Кольмар получает несколько новых задач, для выполнения которых ему придется сегодня попотеть, и мы прощаемся. Я трогаюсь по аллее к институту.
Туман начинает редеть. Он рвется на тонкие полоски, опутывающие потемневшие стволы деревьев, и тонет в подстриженных ровными квадратами кустах. Издали, с моря, тянет солоноватой влагой.
Я невольно замедляю шаг. К чему так торопиться? Горьковатая, призрачная красота парка неожиданно снимает боль в висках от напряжения. Я смотрю на ковер листьев, устлавший аллею, на оголенные ветви и призрачный свет солнца, пробивающийся сквозь туман, окутавший парк, в котором нет теней.
Интересно, что представляет собой мой противник? Не тот, что готов в любой момент нажать на спуск — тот просто безмозглый придаток к стволу пистолета, а его Шеф. Наверное, умен, опытен, не без чувства юмора. Лишь в дешевых комиксах их изображают с тупыми мордами и квадратной челюстью. Конечно, есть и такие, но им достается черная работа.
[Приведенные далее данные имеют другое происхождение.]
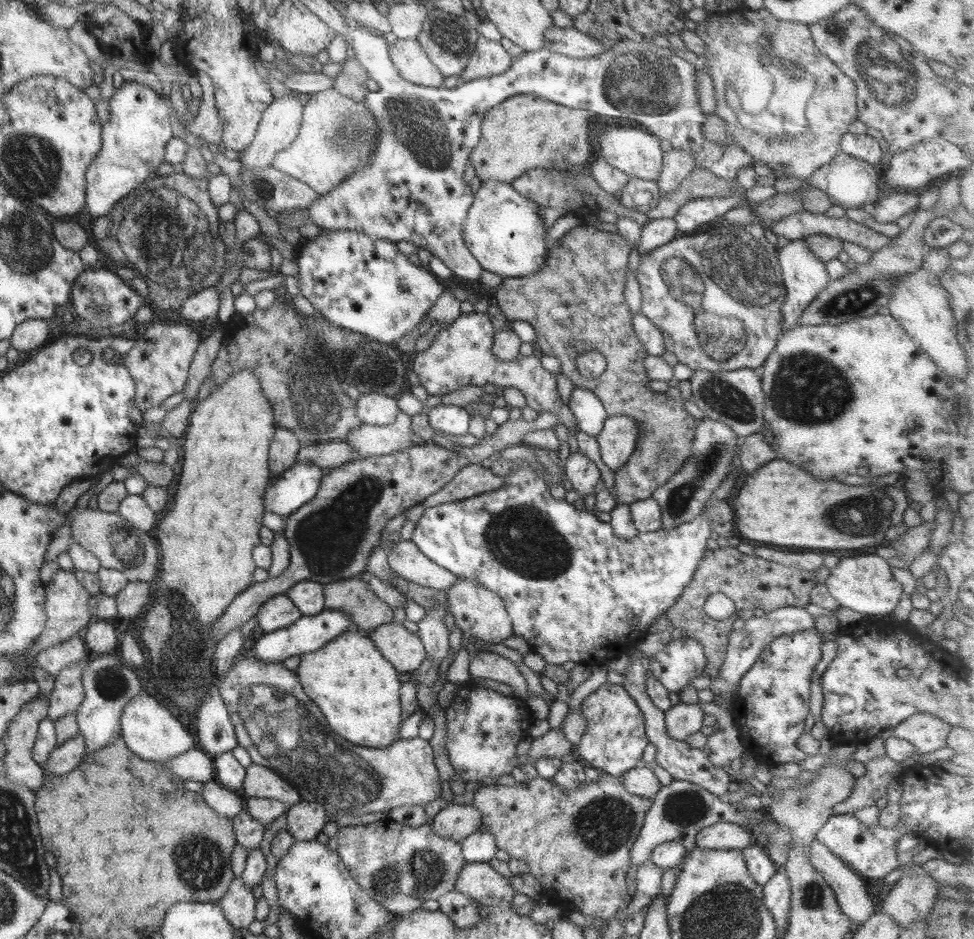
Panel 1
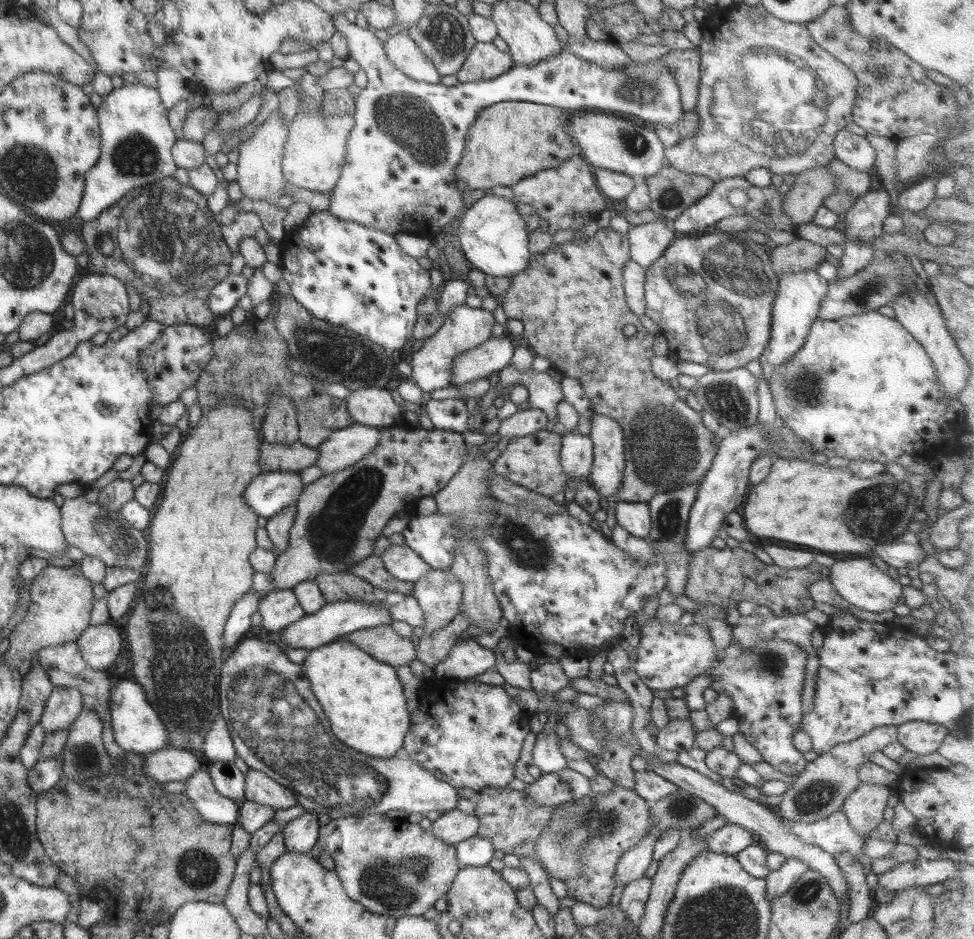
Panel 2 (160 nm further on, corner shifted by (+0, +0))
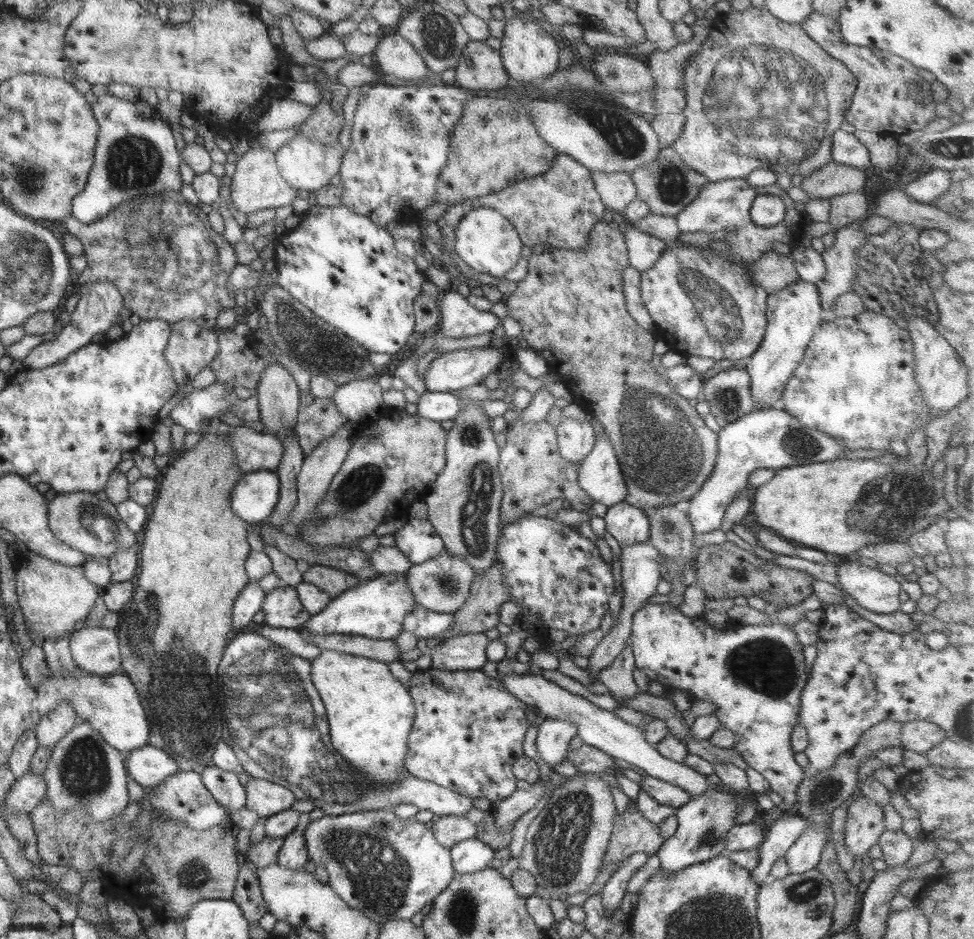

Тот, о котором я думаю, не подал бы руки простому исполнителю. Он — недоступный Шеф, отделенный от мира кордоном секретарей и охраны. Он совершает деловые поездки — Буэнос-Айрес, Ванкувер, Манила. Всегда гладко выбрит, ни одной складочки на костюме, который он меняет дважды в день. Семья живет в Швейцарии, дети учатся в католическом колледже, но свободомыслящие, как того требует хороший тон.
Для него дело Манолова почти завершено. “Почти” — потому что кто-то из его подчиненных даже после смерти Манолова все еще не нашел того, что нужно, все еще просит отсрочки и медлит с докладом. Быть может, оправдывается, ссылаясь на мое появление. Шефу докладывают о моих шагах: эксперимент на шоссе, встречи с нахальным и смелым Брюге, посещения базы и Тине Йенсена. Ничего такого, что могло бы угрожать ему или его людям. Шансов на удачу у меня нет. Именно поэтому я пока и жив. А не попробовать ли…
И пока я медленно бреду по аллее, освещенной светом, не отбрасывающим теней, у меня появляется одна идея.